Longitudinal dynamic modelling and control for a quad-tilt rotor UAV

TL;DR

This paper develops a control system for a quad-tilt rotor UAV to ensure smooth mode transitions between hover and forward flight, validated through MATLAB simulations demonstrating stability across all degrees of freedom.

Contribution

It introduces a digital PID control approach with filtering and data hold functions specifically designed for tilt-rotor UAV mode transitions.

Findings

Successful mode transition control demonstrated in simulations

Full stability achieved in all three degrees of freedom

Control system effectively manages aerodynamic changes during transition

Abstract

Tilt rotor aircraft combine the benefits of both helicopters and fixed wing aircraft, this makes them popular for a variety of applications, including Search and Rescue and VVIP transport.
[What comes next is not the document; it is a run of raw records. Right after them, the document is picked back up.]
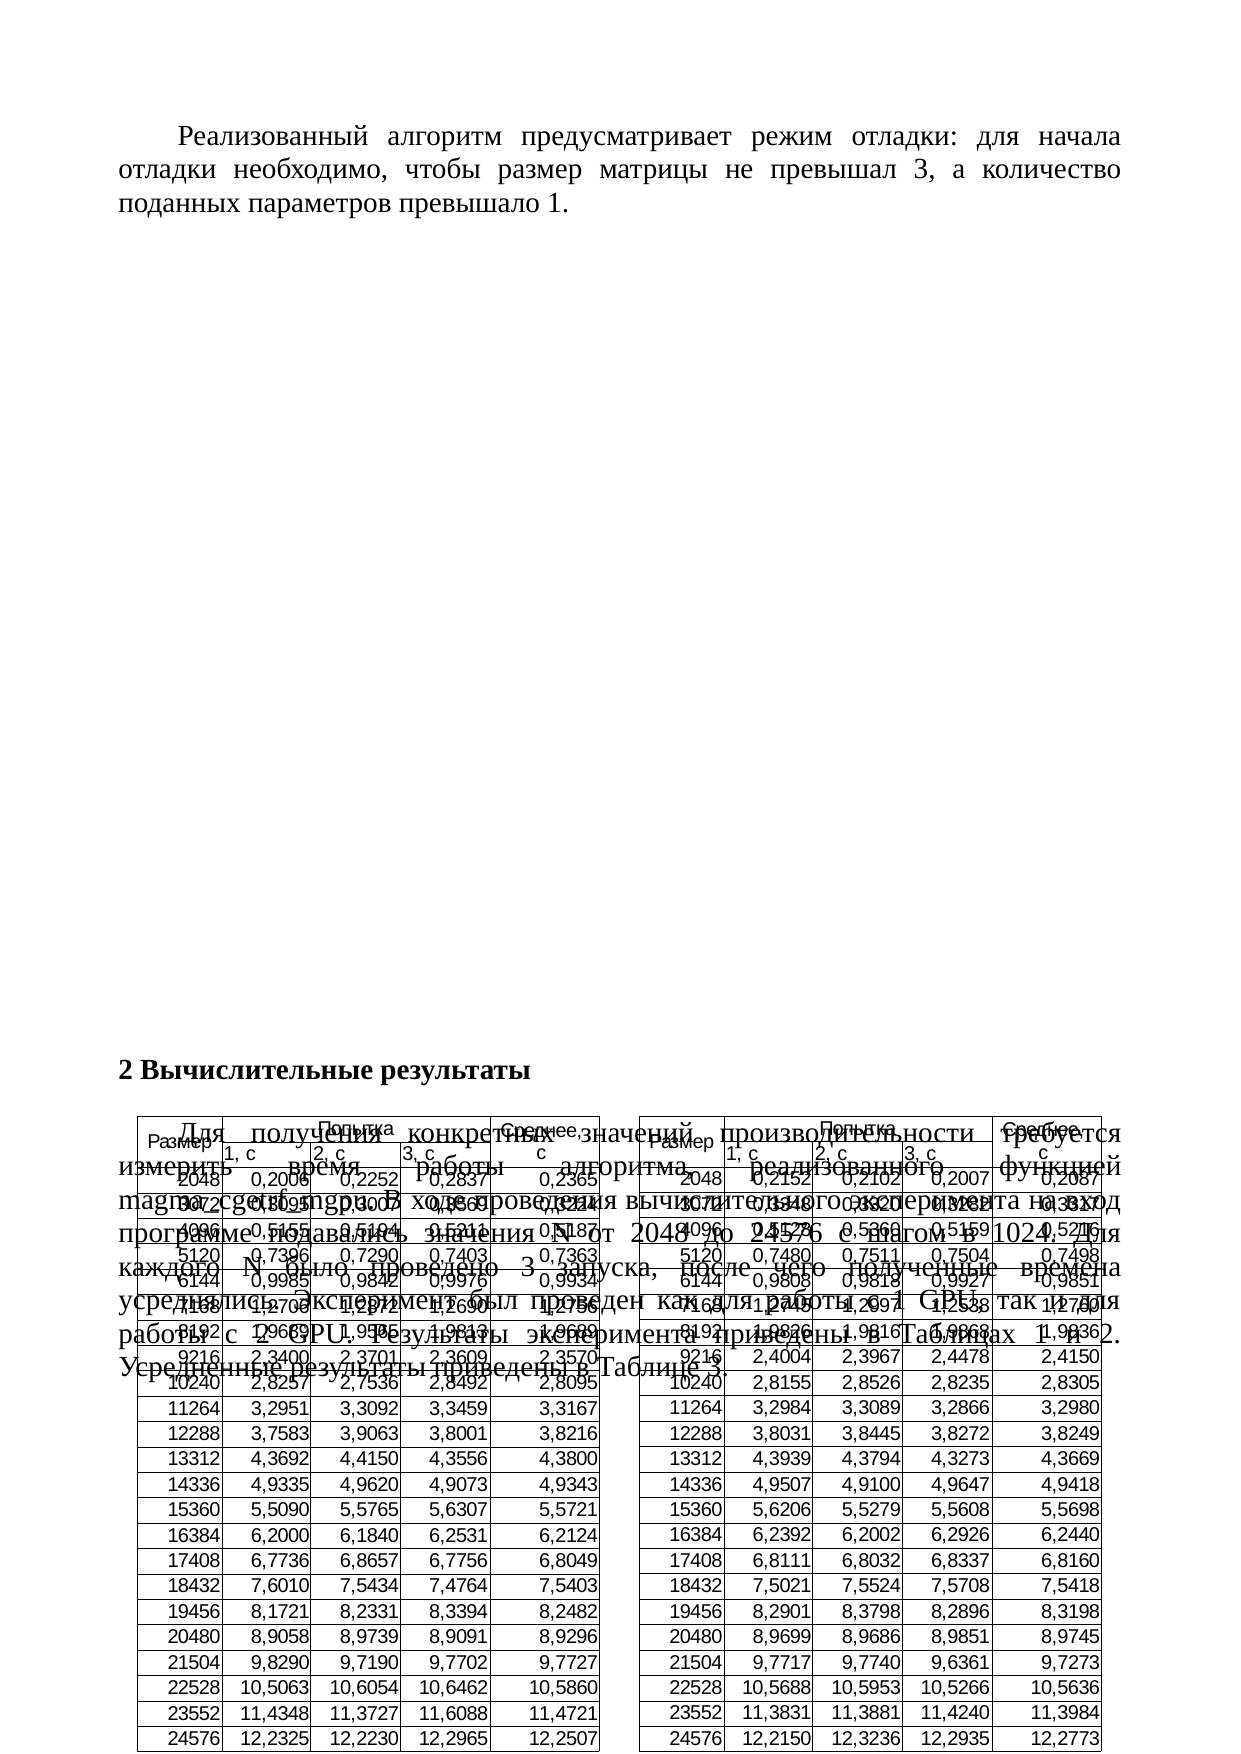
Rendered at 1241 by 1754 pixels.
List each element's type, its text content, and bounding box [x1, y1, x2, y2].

text Реализованный алгоритм предусматривает режим отладки: для начала отладки необходимо, чтобы размер матрицы не превышал 3, а количество поданных параметров превышало 1. [118, 118, 1122, 219]
text Для получения конкретных значений производительности требуется измерить время работы алгоритма, реализованного функцией magma_cgetrf_mgpu. В ходе проведения вычислительного эксперимента на вход программе подавались значения N от 2048 до 24576 с шагом в 1024. Для каждого N было проведено 3 запуска, после чего полученные времена усреднялись. Эксперимент был проведен как для работы с 1 GPU, так и для работы с 2 GPU. Результаты эксперимента приведены в Таблицах 1 и 2. Усредненные результаты приведены в Таблице 3. [118, 1115, 1122, 1383]
text 2 Вычислительные результаты [118, 1052, 1122, 1086]
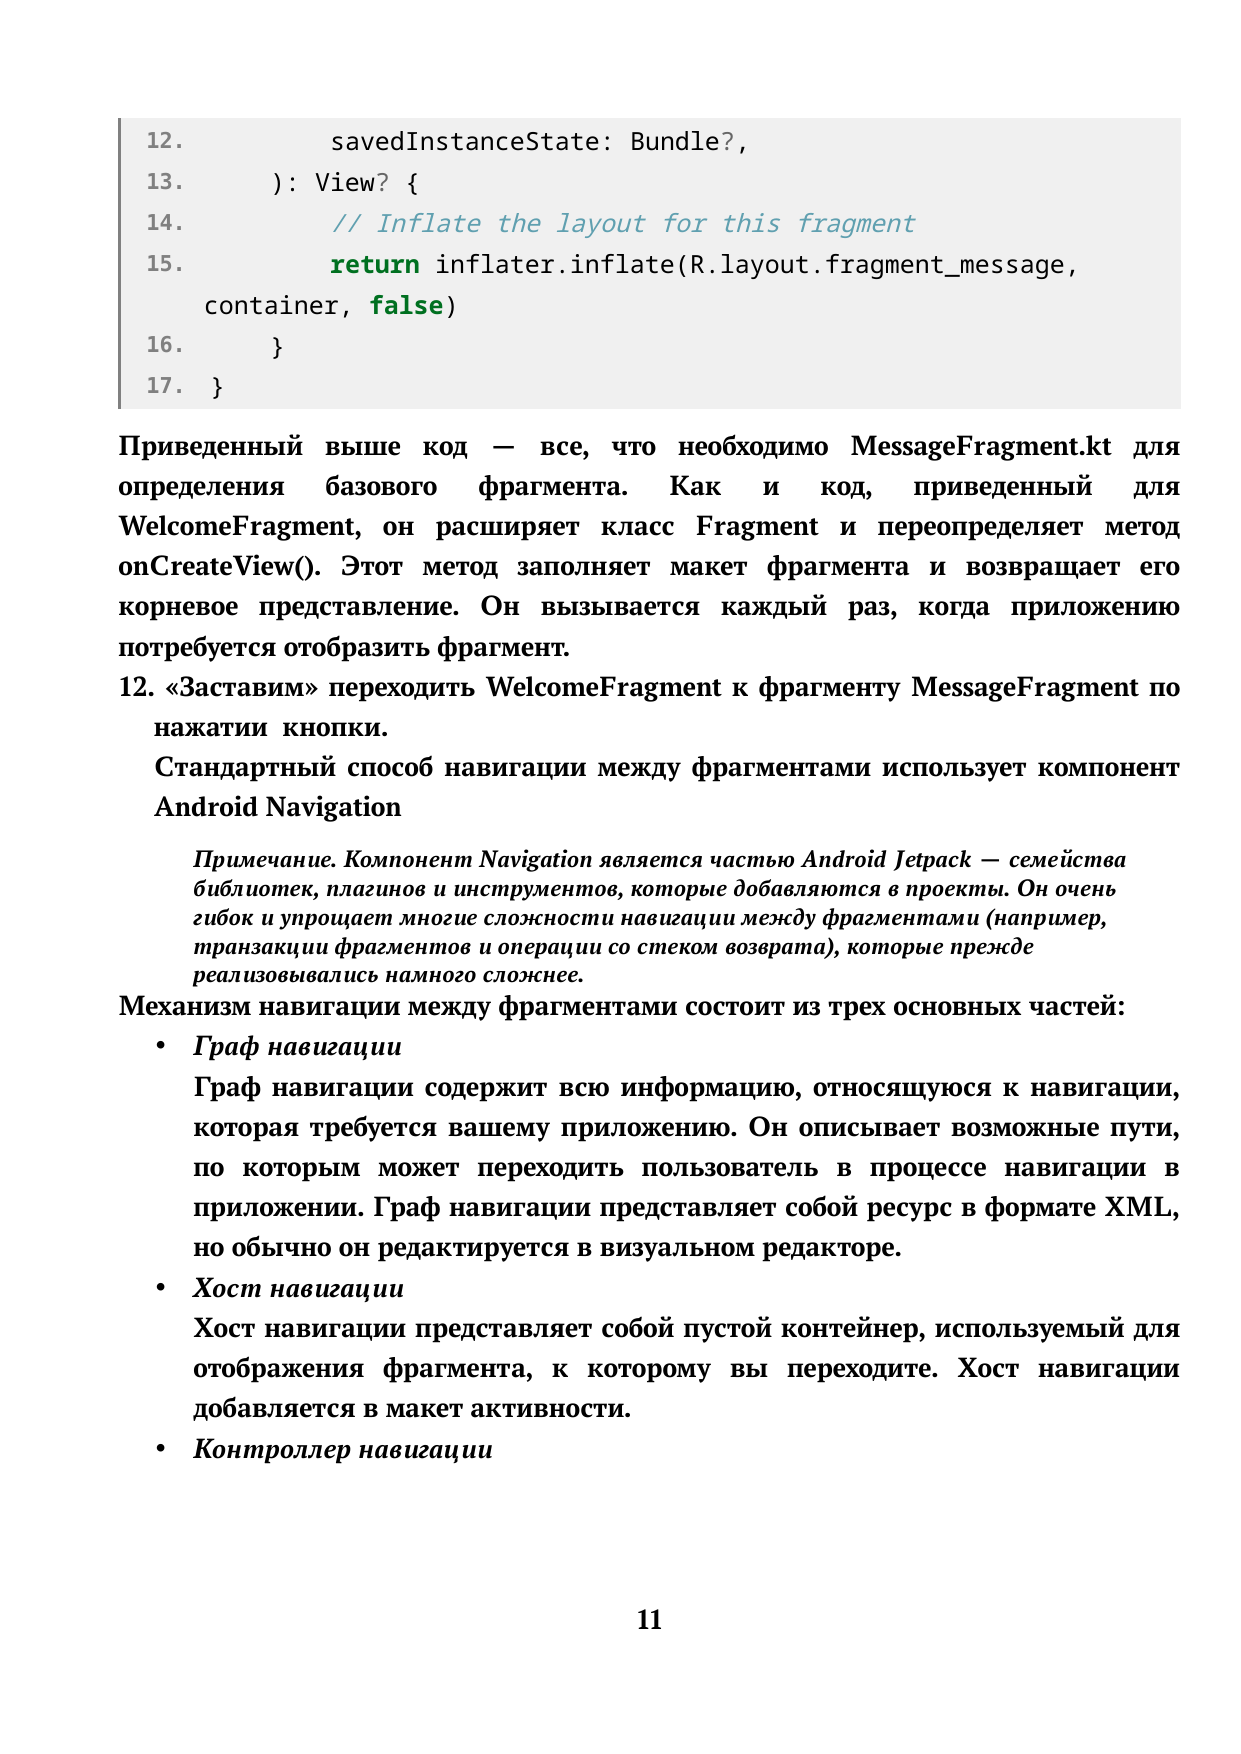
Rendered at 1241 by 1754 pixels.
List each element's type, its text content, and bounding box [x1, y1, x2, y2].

text Приведенный выше код — все, что необходимо MessageFragment.kt для определения базового фрагмента. Как и код, приведенный для WelcomeFragment, он расширяет класс Fragment и переопределяет метод onCreateView(). Этот метод заполняет макет фрагмента и возвращает его корневое представление. Он вызывается каждый раз, когда приложению потребуется отобразить фрагмент. [118, 428, 1181, 662]
list ): View? { [121, 159, 1181, 199]
list } [121, 322, 1181, 362]
list savedInstanceState: Bundle?, [121, 118, 1181, 158]
list Хост навигации представляет собой пустой контейнер, используемый для отображения фрагмента, к которому вы переходите. Хост навигации добавляется в макет активности. [156, 1310, 1181, 1424]
list Контроллер навигации [156, 1431, 1181, 1464]
list Стандартный способ навигации между фрагментами использует компонент Android Navigation [118, 749, 1181, 823]
list Граф навигации [156, 1028, 1181, 1062]
list «Заставим» переходить WelcomeFragment к фрагменту MessageFragment по нажатии кнопки. [118, 669, 1181, 743]
list return inflater.inflate(R.layout.fragment_message, container, false) [121, 241, 1181, 321]
list Примечание. Компонент Navigation является частью Android Jetpack — семейства библиотек, плагинов и инструментов, которые добавляются в проекты. Он очень гибок и упрощает многие сложности навигации между фрагментами (например, транзакции фрагментов и операции со стеком возврата), которые прежде реализовывались намного сложнее. [156, 844, 1181, 988]
list Хост навигации [156, 1270, 1181, 1303]
list } [121, 363, 1181, 409]
list Механизм навигации между фрагментами состоит из трех основных частей: [118, 988, 1181, 1022]
list Граф навигации содержит всю информацию, относящуюся к навигации, которая требуется вашему приложению. Он описывает возможные пути, по которым может переходить пользователь в процессе навигации в приложении. Граф навигации представляет собой ресурс в формате XML, но обычно он редактируется в визуальном редакторе. [156, 1069, 1181, 1263]
list // Inflate the layout for this fragment [121, 200, 1181, 240]
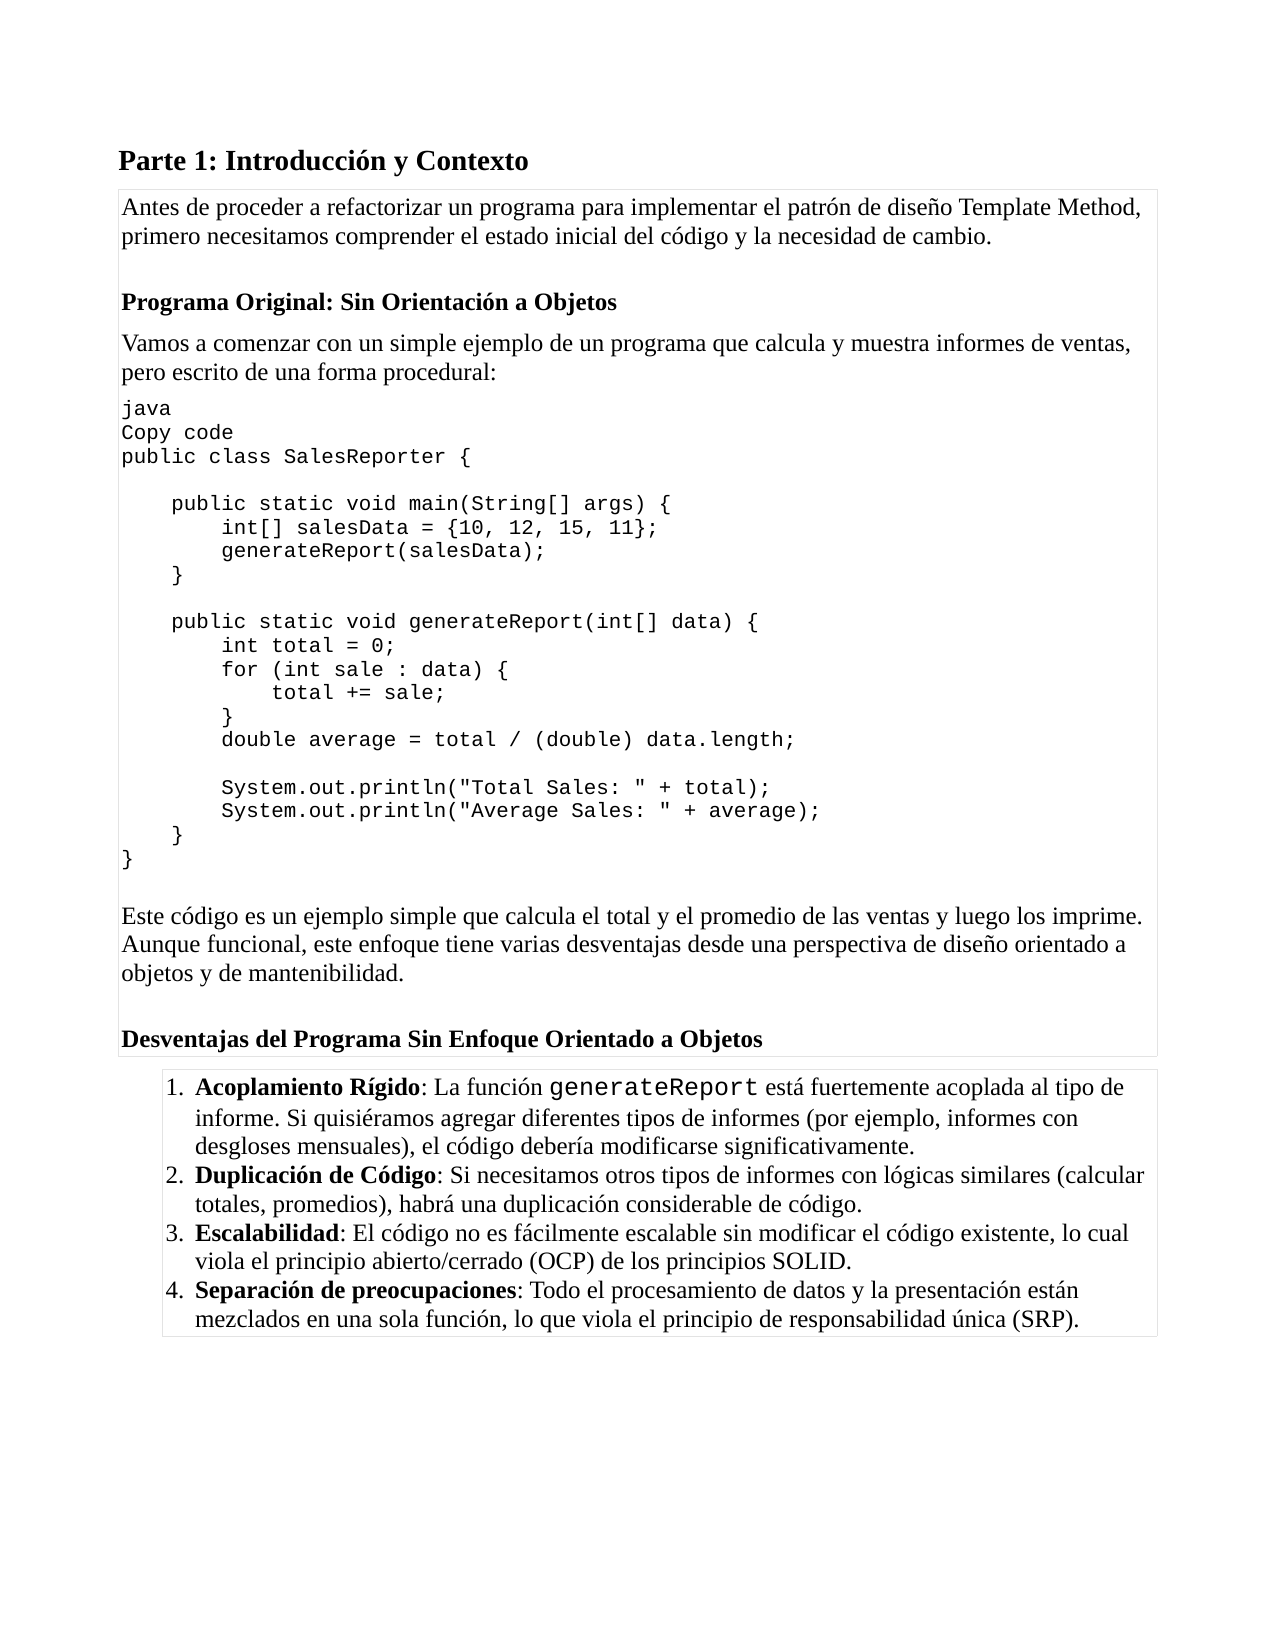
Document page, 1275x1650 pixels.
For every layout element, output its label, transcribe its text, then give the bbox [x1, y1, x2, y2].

However, due to the multiple flight modes, significant challenges with regards to the control system design are experienced. The main challenges with VTOL aircraft, comes during the dynamic phase (mode transition), where the aircraft transitions from a hover state to full forwards flight. In this transition phase the aerodynamic lift and torque generated by the wing/control surfaces increases and as such, the rotor thrust, and the tilt rate must be carefully considered, such that the height and attitude remain invariant during the mode transition. In this paper, a digital PID controller with the applicable digital filter and data hold functions is designed so that a successful mode transition between hover and forwards flight can be ascertained. Finally, the presented control system for the tilt-rotor UAV is demonstrated through simulations by using the MATLAB software suite. The performance obtained from the simulations confirm the success of the implemented methods, with full stability in all three degrees of freedom being demonstrated.